• Task objective
What is needed is an exact reproduction of the listing, without its pictures.

• Recorded information
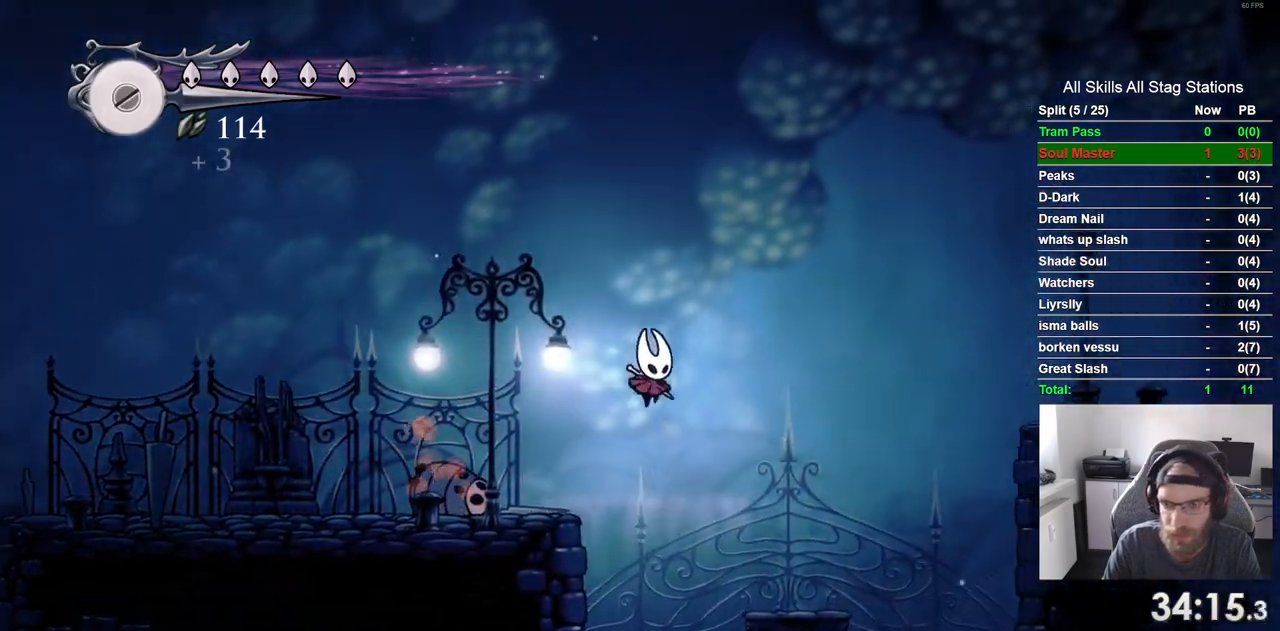
{"dt_ms": 500, "buttons": ["DPAD_RIGHT"], "left_stick": "center", "right_stick": "center", "events": []}
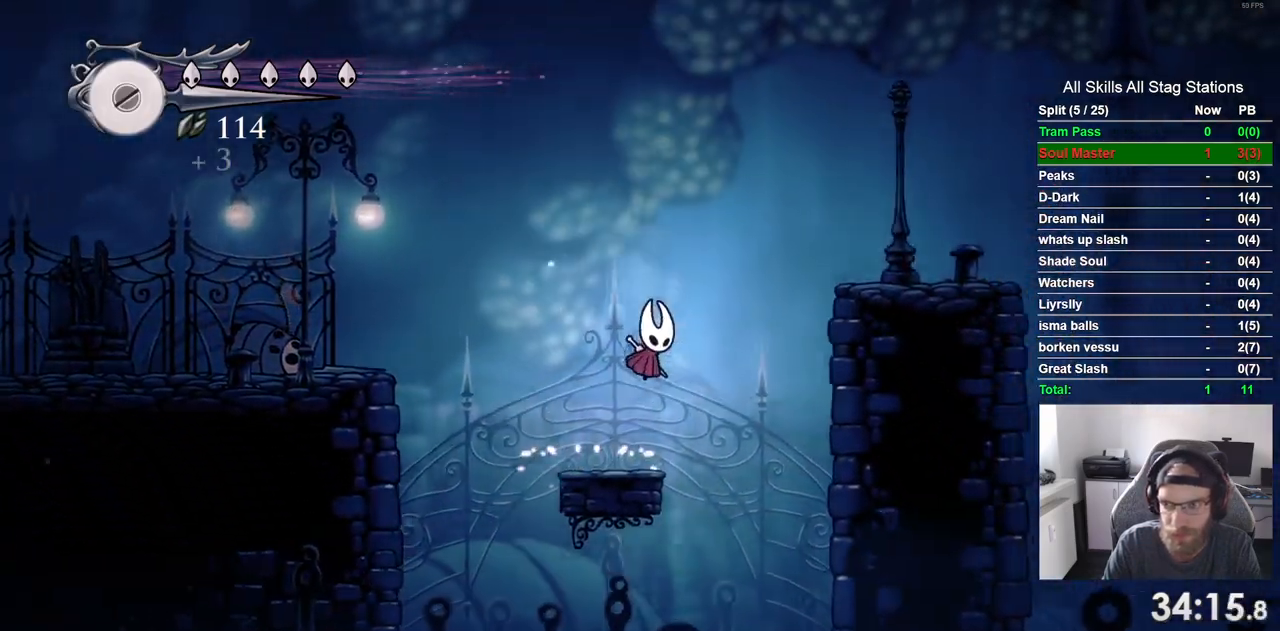
{"dt_ms": 500, "buttons": ["DPAD_RIGHT"], "left_stick": "center", "right_stick": "center", "events": []}
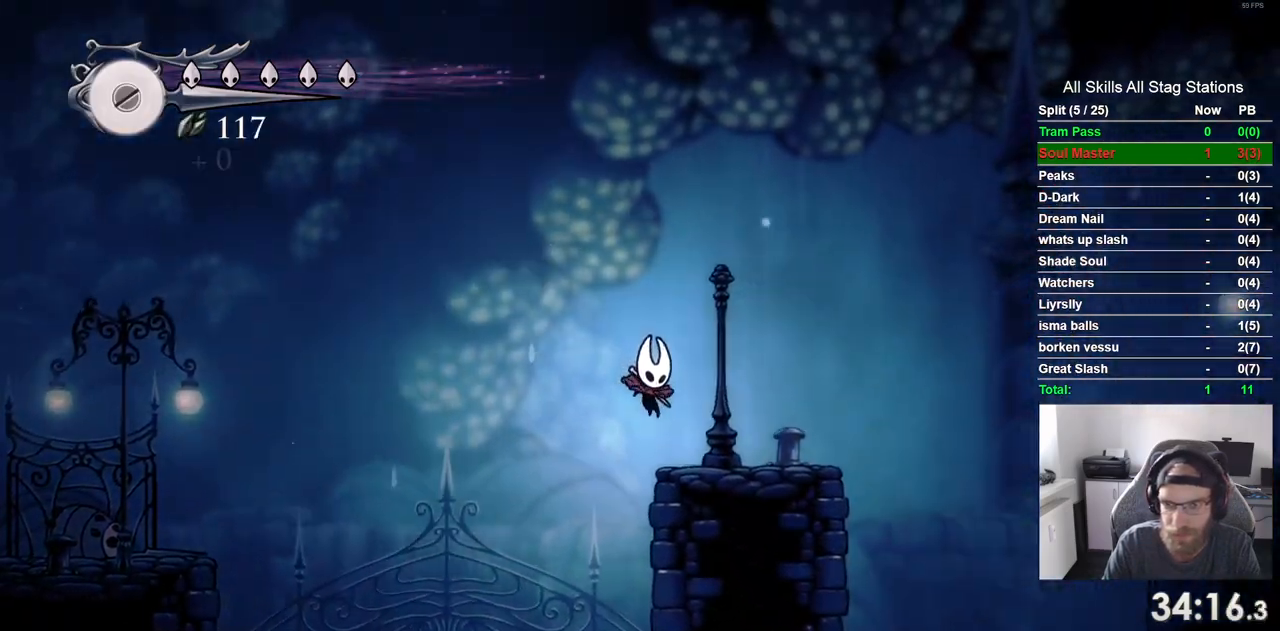
{"dt_ms": 500, "buttons": ["R2", "DPAD_RIGHT"], "left_stick": "center", "right_stick": "center", "events": [[433, "R2", "down"]]}
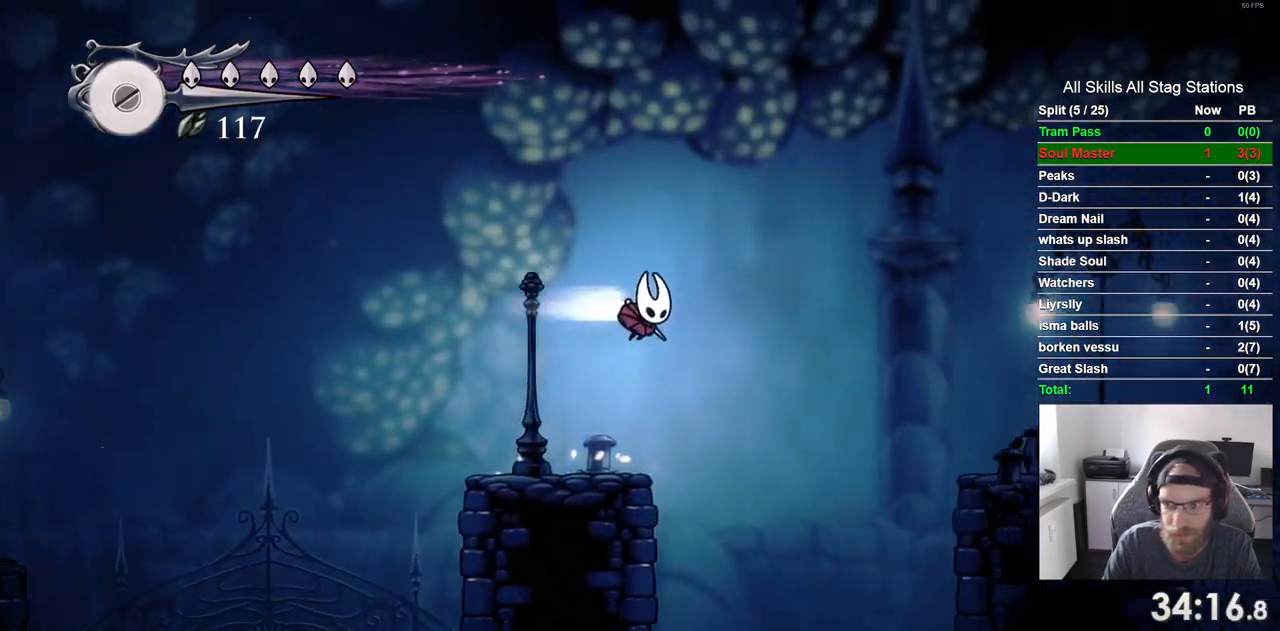
{"dt_ms": 500, "buttons": ["DPAD_RIGHT"], "left_stick": "center", "right_stick": "center", "events": [[183, "R2", "up"], [333, "DPAD_LEFT", "down"], [467, "DPAD_LEFT", "up"]]}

• Answer to this exercise
{"dt_ms": 500, "buttons": ["DPAD_RIGHT"], "left_stick": "center", "right_stick": "center", "events": []}
{"dt_ms": 500, "buttons": ["DPAD_RIGHT"], "left_stick": "center", "right_stick": "center", "events": []}
{"dt_ms": 500, "buttons": ["R2", "DPAD_RIGHT"], "left_stick": "center", "right_stick": "center", "events": [[433, "R2", "down"]]}
{"dt_ms": 500, "buttons": ["DPAD_RIGHT"], "left_stick": "center", "right_stick": "center", "events": [[183, "R2", "up"], [333, "DPAD_LEFT", "down"], [467, "DPAD_LEFT", "up"]]}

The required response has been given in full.